■ **Your objective**:
Return all lines of the listing below that carry the word "comunica".

■ **Records supplied**:
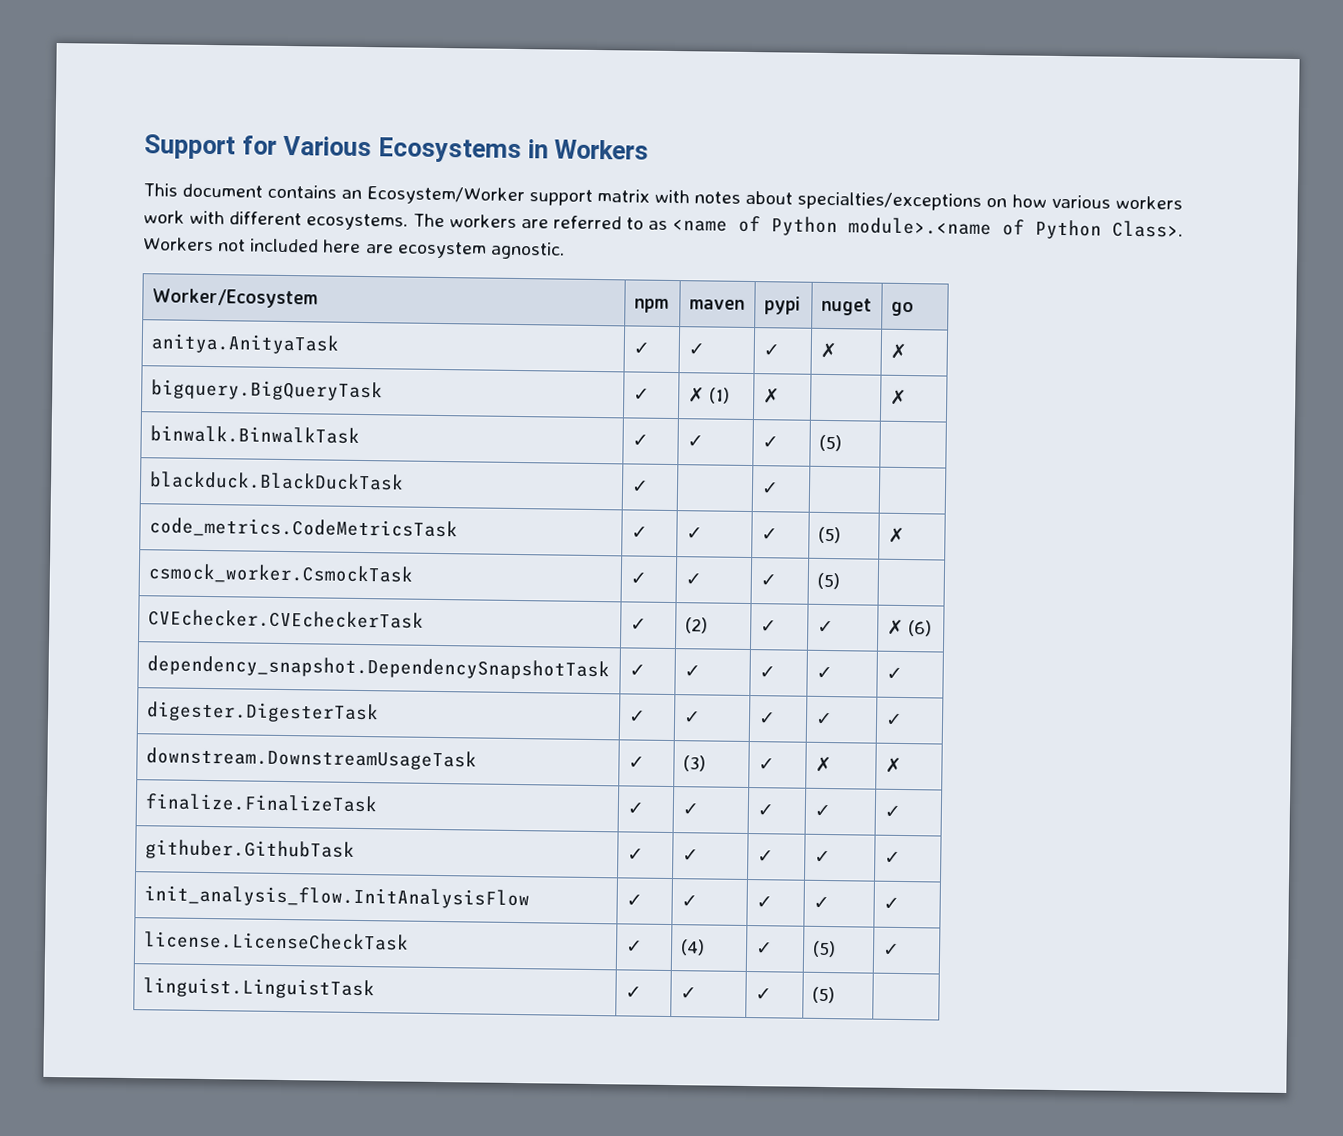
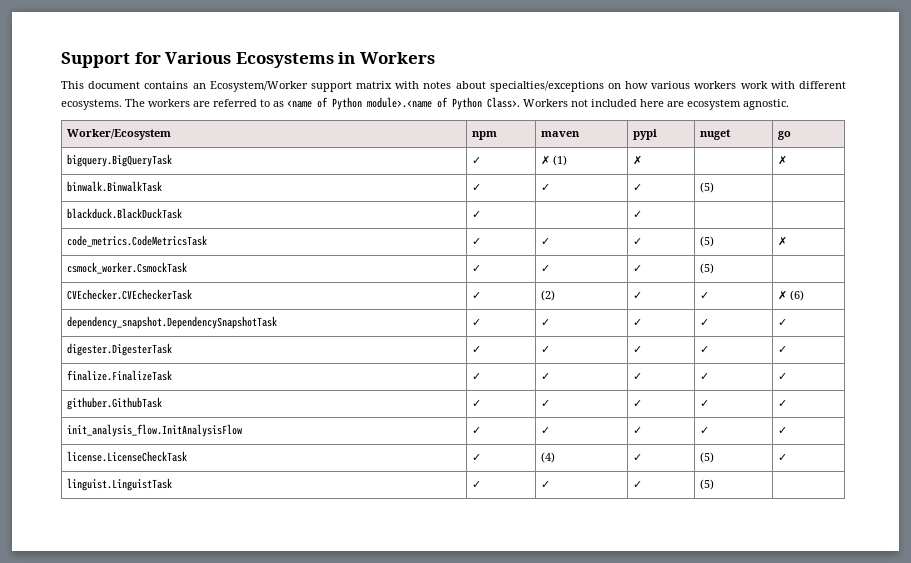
[150,333,339,355] [632,342,650,355] [687,343,705,356] [762,344,780,357] [819,342,837,359] [889,343,907,360] // anitya.AnityaTask | ✓ | ✓ | ✓ | ✗ | ✗ -> (791, 135) none
[145,747,477,771] [627,756,645,769] [682,755,706,772] [757,758,775,771] [814,756,832,773] [884,757,902,773] // downstream.DownstreamUsageTask | ✓ | (3) | ✓ | ✗ | ✗ -> (787, 349) none

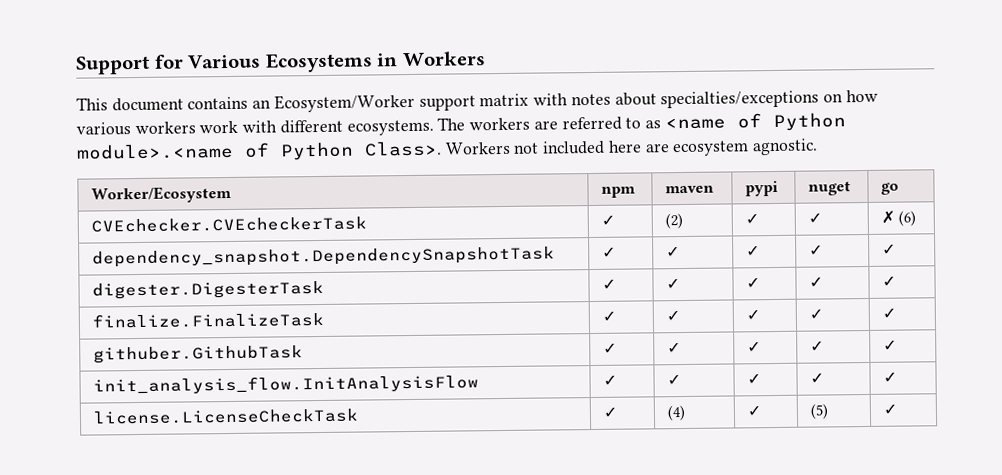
[66,154,172,167] [471,157,481,164] [540,155,567,166] [632,155,642,165] [777,155,787,165] [66,181,162,192] [471,184,481,191] [540,184,550,191] [632,184,642,191] [699,182,714,193] [66,208,182,219] [471,211,481,218] [632,211,642,218] [66,235,207,247] [471,238,481,245] [540,238,550,245] [632,238,642,245] [699,236,714,247] [777,236,787,246] [66,262,187,274] [471,265,481,272] [540,265,550,272] [632,265,642,272] [699,263,714,274] // bigquery.BigQueryTask | ✓ | ✗ (1) | ✗ | | ✗ // binwalk.BinwalkTask | ✓ | ✓ | ✓ | (5) | // blackduck.BlackDuckTask | ✓ | | ✓ | | // code_metrics.CodeMetricsTask | ✓ | ✓ | ✓ | (5) | ✗ // csmock_worker.CsmockTask | ✓ | ✓ | ✓ | (5) | -> (899, 188) none
[66,478,172,491] [471,481,481,488] [540,481,550,488] [632,481,642,488] [699,479,714,490] // linguist.LinguistTask | ✓ | ✓ | ✓ | (5) | -> (897, 409) none

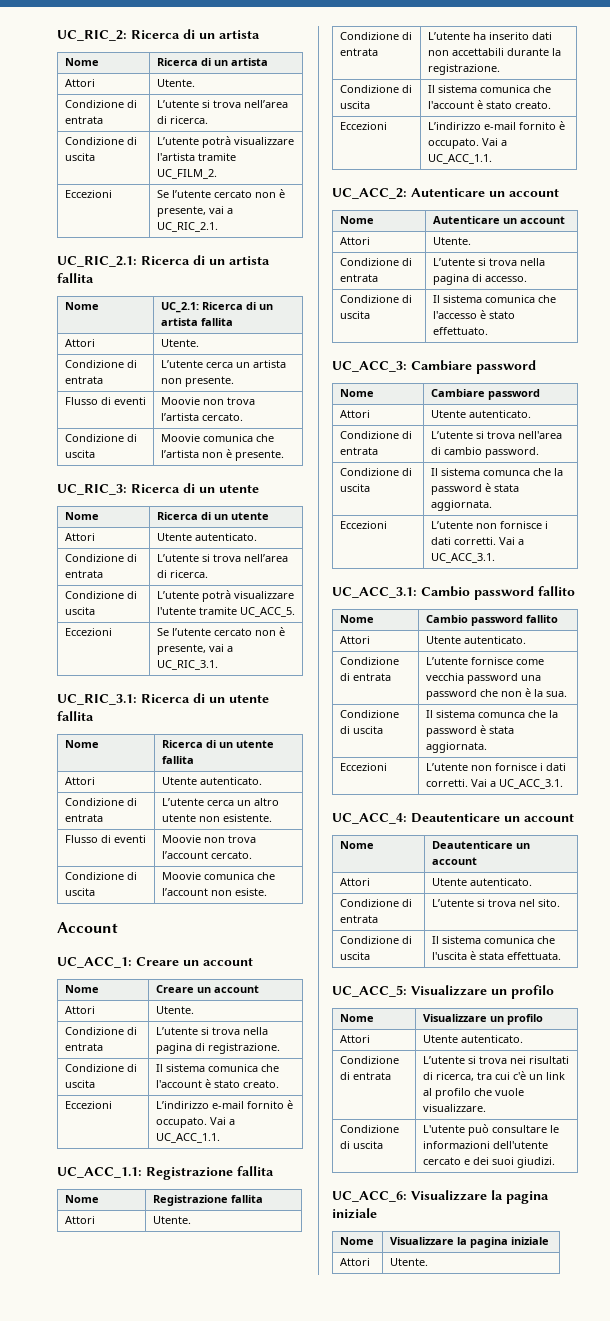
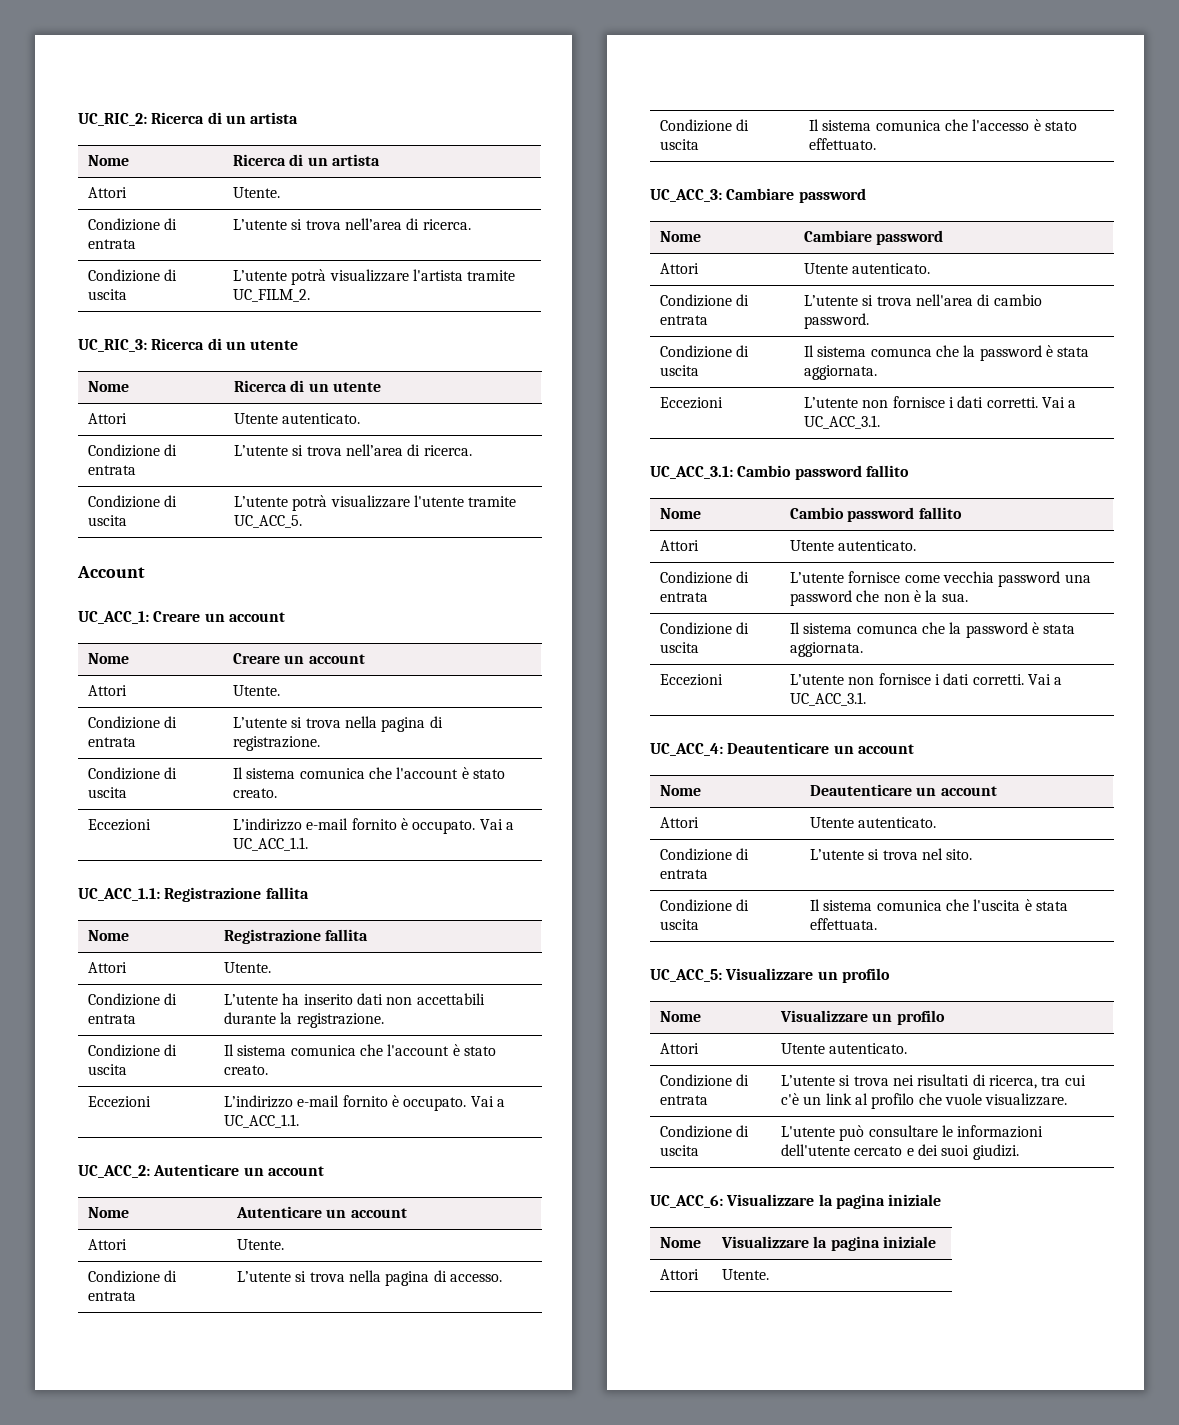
[64,190,112,198] [156,189,285,198] [156,206,233,217] [156,222,218,232] [57,255,270,267] [57,273,94,283] [64,302,99,310] [160,302,273,313] [160,318,233,326] [64,339,95,347] [160,339,199,347] [64,360,137,368] [64,376,103,384] [160,360,286,368] [160,376,234,387] [64,397,146,405] [160,397,255,405] [160,413,243,421] [64,434,137,442] [64,450,95,458] [160,434,274,442] [160,449,284,461] // Eccezioni | Se l’utente cercato non è presente, vai a UC_RIC_2.1. // UC_RIC_2.1: Ricerca di un artista fallita // Nome | UC_2.1: Ricerca di un artista fallita // Attori | Utente. // Condizione di entrata | L’utente cerca un artista non presente. // Flusso di eventi | Moovie non trova l’artista cercato. // Condizione di uscita | Moovie comunica che l’artista non è presente. -> (311, 295) none
[64,628,112,636] [156,627,285,636] [156,644,233,655] [156,660,218,670] [57,693,269,705] [57,711,94,721] [64,740,99,748] [161,740,274,748] [161,756,194,764] [64,777,95,785] [161,777,262,785] [64,798,137,806] [64,814,103,822] [161,798,279,806] [161,814,272,822] [64,835,146,843] [161,835,256,843] [161,851,252,859] [64,872,137,880] [64,888,95,896] [161,872,275,880] [161,888,267,896] // Eccezioni | Se l’utente cercato non è presente, vai a UC_RIC_3.1. // UC_RIC_3.1: Ricerca di un utente fallita // Nome | Ricerca di un utente fallita // Attori | Utente autenticato. // Condizione di entrata | L’utente cerca un altro utente non esistente. // Flusso di eventi | Moovie non trova l’account cercato. // Condizione di uscita | Moovie comunica che l’account non esiste. -> (303, 521) none

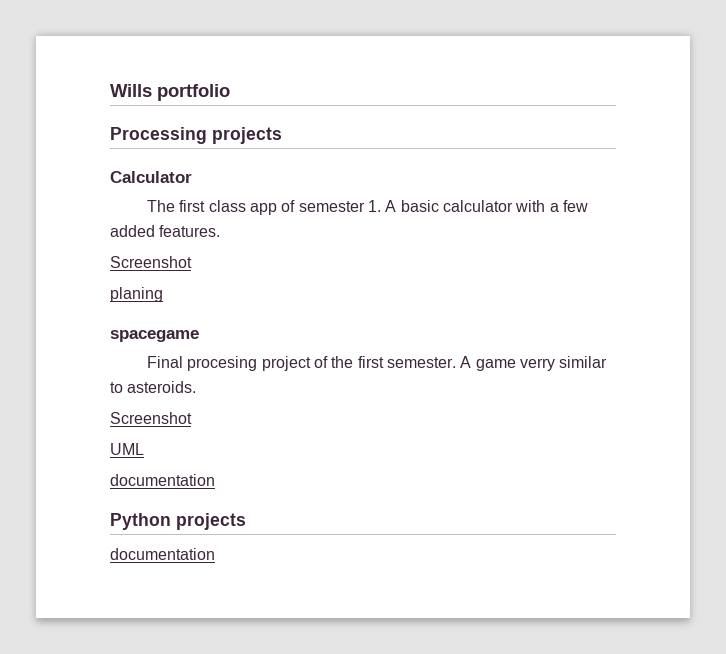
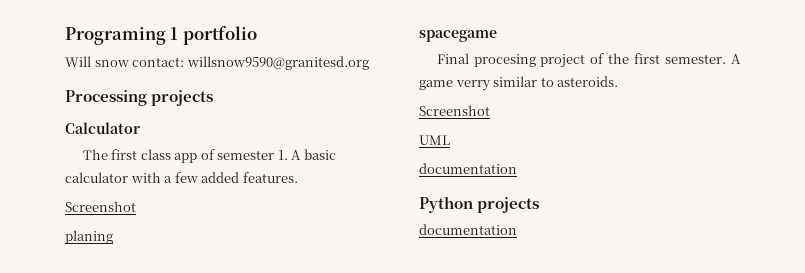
[110,84,152,97] Wills -> [65,27,179,45] Programing 1
(230, 92) none -> [65,56,369,70] // Will snow contact: willsnow9590@granitesd.org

■ **Written solution**:
[64,190,112,198] [156,189,285,198] [156,206,233,217] [156,222,218,232] [57,255,270,267] [57,273,94,283] [64,302,99,310] [160,302,273,313] [160,318,233,326] [64,339,95,347] [160,339,199,347] [64,360,137,368] [64,376,103,384] [160,360,286,368] [160,376,234,387] [64,397,146,405] [160,397,255,405] [160,413,243,421] [64,434,137,442] [64,450,95,458] [160,434,274,442] [160,449,284,461] // Eccezioni | Se l’utente cercato non è presente, vai a UC_RIC_2.1. // UC_RIC_2.1: Ricerca di un artista fallita // Nome | UC_2.1: Ricerca di un artista fallita // Attori | Utente. // Condizione di entrata | L’utente cerca un artista non presente. // Flusso di eventi | Moovie non trova l’artista cercato. // Condizione di uscita | Moovie comunica che l’artista non è presente. -> (311, 295) none
[64,628,112,636] [156,627,285,636] [156,644,233,655] [156,660,218,670] [57,693,269,705] [57,711,94,721] [64,740,99,748] [161,740,274,748] [161,756,194,764] [64,777,95,785] [161,777,262,785] [64,798,137,806] [64,814,103,822] [161,798,279,806] [161,814,272,822] [64,835,146,843] [161,835,256,843] [161,851,252,859] [64,872,137,880] [64,888,95,896] [161,872,275,880] [161,888,267,896] // Eccezioni | Se l’utente cercato non è presente, vai a UC_RIC_3.1. // UC_RIC_3.1: Ricerca di un utente fallita // Nome | Ricerca di un utente fallita // Attori | Utente autenticato. // Condizione di entrata | L’utente cerca un altro utente non esistente. // Flusso di eventi | Moovie non trova l’account cercato. // Condizione di uscita | Moovie comunica che l’account non esiste. -> (303, 521) none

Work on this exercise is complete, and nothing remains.